Renato Martins, MD
With both nivolumab (Opdivo) and pembrolizumab (Keytruda) approved by the FDA as treatments for patients with nonsquamous non–small cell lung cancer (NSCLC) across all histologies, oncologists now have their choice of PD-1 inhibitors in the second-line setting.
However, many questions still remain regarding PD-L1 as a biomarker, sequencing, and how the 2 agents compare head-to-head.
For insight into these questions and more, OncLive
spoke with Renato Martins, MD, medical director for Thoracic/Head and Neck Oncology and Outpatient General Oncology and Hematology at Seattle Cancer Care Alliance.
OncLive: Who is the ideal patient to receive nivolumab?
: Nivolumab is approved as a second-line therapy for all patients with NSCLC. This is not restricted by any expression of PD-L1—which is different than pembrolizumab—which is also approved for this indication.

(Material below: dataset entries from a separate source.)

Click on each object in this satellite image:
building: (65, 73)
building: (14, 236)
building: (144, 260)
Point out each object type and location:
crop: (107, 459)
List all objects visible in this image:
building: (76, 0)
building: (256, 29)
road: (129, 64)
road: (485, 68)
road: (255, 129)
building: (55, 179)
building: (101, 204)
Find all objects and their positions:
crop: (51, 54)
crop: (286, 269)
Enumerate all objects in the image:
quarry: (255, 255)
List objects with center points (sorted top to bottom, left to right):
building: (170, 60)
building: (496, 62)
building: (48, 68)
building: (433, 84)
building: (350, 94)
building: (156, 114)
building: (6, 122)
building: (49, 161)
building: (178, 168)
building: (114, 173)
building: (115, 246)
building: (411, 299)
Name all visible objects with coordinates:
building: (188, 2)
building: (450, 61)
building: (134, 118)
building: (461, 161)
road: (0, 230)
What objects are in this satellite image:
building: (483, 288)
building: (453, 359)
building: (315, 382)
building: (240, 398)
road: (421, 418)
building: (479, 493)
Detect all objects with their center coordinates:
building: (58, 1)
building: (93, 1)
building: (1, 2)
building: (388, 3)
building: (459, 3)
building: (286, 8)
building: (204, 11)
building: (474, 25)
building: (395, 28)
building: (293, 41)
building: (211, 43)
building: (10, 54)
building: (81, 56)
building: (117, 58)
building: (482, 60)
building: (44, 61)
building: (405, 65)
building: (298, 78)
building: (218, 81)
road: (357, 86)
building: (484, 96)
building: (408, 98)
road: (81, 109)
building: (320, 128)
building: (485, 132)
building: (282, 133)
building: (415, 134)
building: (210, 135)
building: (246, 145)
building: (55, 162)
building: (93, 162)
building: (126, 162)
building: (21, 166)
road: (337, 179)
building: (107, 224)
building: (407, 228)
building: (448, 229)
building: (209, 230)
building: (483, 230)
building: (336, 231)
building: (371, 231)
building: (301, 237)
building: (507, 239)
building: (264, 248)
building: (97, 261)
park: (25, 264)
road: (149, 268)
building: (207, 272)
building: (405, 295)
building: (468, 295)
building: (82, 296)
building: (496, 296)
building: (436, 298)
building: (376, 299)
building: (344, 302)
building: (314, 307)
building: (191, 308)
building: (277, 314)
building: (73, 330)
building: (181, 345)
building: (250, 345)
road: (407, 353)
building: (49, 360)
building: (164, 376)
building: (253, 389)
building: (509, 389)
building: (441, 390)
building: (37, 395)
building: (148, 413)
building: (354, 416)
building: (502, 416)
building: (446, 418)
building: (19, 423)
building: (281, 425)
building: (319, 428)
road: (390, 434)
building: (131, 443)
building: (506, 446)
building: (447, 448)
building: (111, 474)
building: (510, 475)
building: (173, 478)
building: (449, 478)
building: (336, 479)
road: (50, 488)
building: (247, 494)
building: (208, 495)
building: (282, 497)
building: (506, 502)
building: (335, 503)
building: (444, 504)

As of now, I don’t believe any patient is clearly not a candidate for either PD-1 agent. We have seen responses in patients who are supposedly negative for PD-L1.
In one presentation, I put together a list of patients who would be considered negative and the response rate was still 8.9%, which compares to how chemotherapy would perform in this setting. Even for those patients who are so-called “negative,” it seems that the quality of their responses is as good as the quality of responses that we see in patients who are PD-L1–positive.
We have other examples in lung cancer where perhaps a patient here and there can respond to a targeted agent if they are EGFR
-negative, but these results don’t seem to be of the same quality as patients who have an EGFR
mutation. Here, the patients who are PD-L1–negative seem to have very good quality response. That reinforces the concept that PD-L1 expression may be a biomarker, but it is certainly not the biomarker that will answer the question regarding these agents.
Is there any possibility of moving it to the first-line setting?
There are a number of trials looking at the issue of combining PD-1 agents with chemotherapy. They may be showing higher response rates than one would expect with chemotherapy alone; the data is still very immature. My take on it is, until we have a very reliable biomarker—which we will in the future—it is going to be hard to move into the first-line setting.
With both pembrolizumab and nivolumab approved in the second-line setting, how do you determine which treatment to use with your patients?
There may be some advantage to using pembrolizumab in terms of the convenience of it being an every 3-week treatment, as opposed to an every 2-week treatment. The per infusion cost of each drug is about the same, so if you are giving it every 3 weeks as opposed to every 2, there is a significant cost savings, overall.
However, for us, the companion test used with pembrolizumab would have to be sent out; we would not be able to do it in-house because we don’t have the right equipment. Because of that, we are not using it right now.
I am skeptical that there would be substantial differences in efficacy and toxicity between these agents. If someone were to propose a study comparing 2 PD-1 antibodies in the second-line setting, I don’t think I would support that. I don’t think that would be a valid question.
How much of an impact have PD-1 agents had in lung cancer?
I think these agents have had a tremendous impact in lung cancer. We are seeing things that we have never seen before. We have patients who stopped therapy years ago and the disease has not become active. That is unprecedented. The combination of the positive side effect profile and the quality of the responses is what has made us so enthusiastic about these agents.
These drugs are here to stay. They make a huge difference in a subset that we cannot characterize very well, at this point.
What challenges remain in understanding how to use these agents?
We are seeing these responses in 15% to 20% of patients, so there is a lot of room for improvement. I think we will get better. We just started to recognize lung cancer as a disease that responds to immunotherapy. We are going to be busy for a very long time, trying to understand and perfect these therapies.